DIRECTIVE: Look for the word "экология" in the records, and copy each line where it appears.

SOURCE MATERIAL:
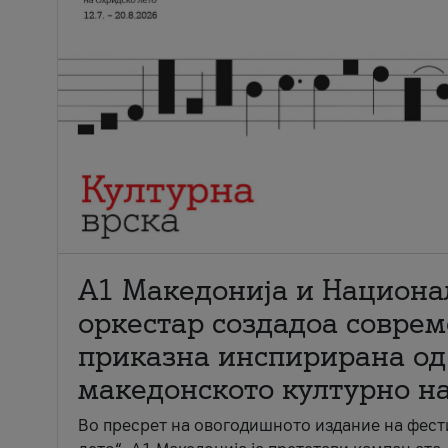
А1 Македонија и Национа
оркестар создадоа совре
приказна инспирирана од
македонското културно н
Во пресрет на овогодишното издание на фест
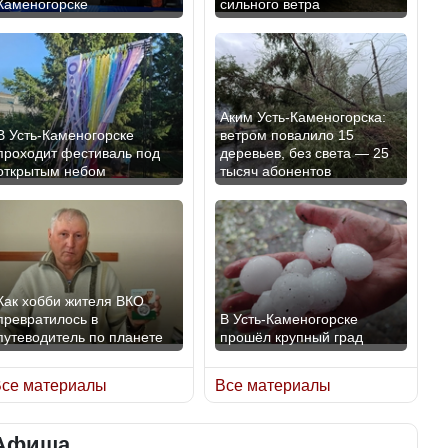
Каменогорске
сильного ветра
В России введены
Будут ли представлены
дополнительные
интересы регионов в
ограничения для
Курултае?
казахстанских прав
Аким Усть-Каменогорска:
В Усть-Каменогорске
ветром повалило 15
проходит фестиваль под
деревьев, без света — 25
открытым небом
тысяч абонентов
Ең төменгі жалақы,
алимент, экология: жеті
Трамп официально
партия сайлаушылармен
вступил в должность
нені талқылап жатыр?
президента США
Как хобби жителя ВКО
превратилось в
В Усть-Каменогорске
Минимальная зарплата,
путеводитель по планете
прошёл крупный град
алименты, экология — о
Луну признали объектом
чем говорят с
культурного наследия,
се материалы
Все материалы
избирателями
находящегося под угрозой
представители партий
исчезновения
Афиша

ANSWER BOX:
алимент, экология: жеті
алименты, экология — о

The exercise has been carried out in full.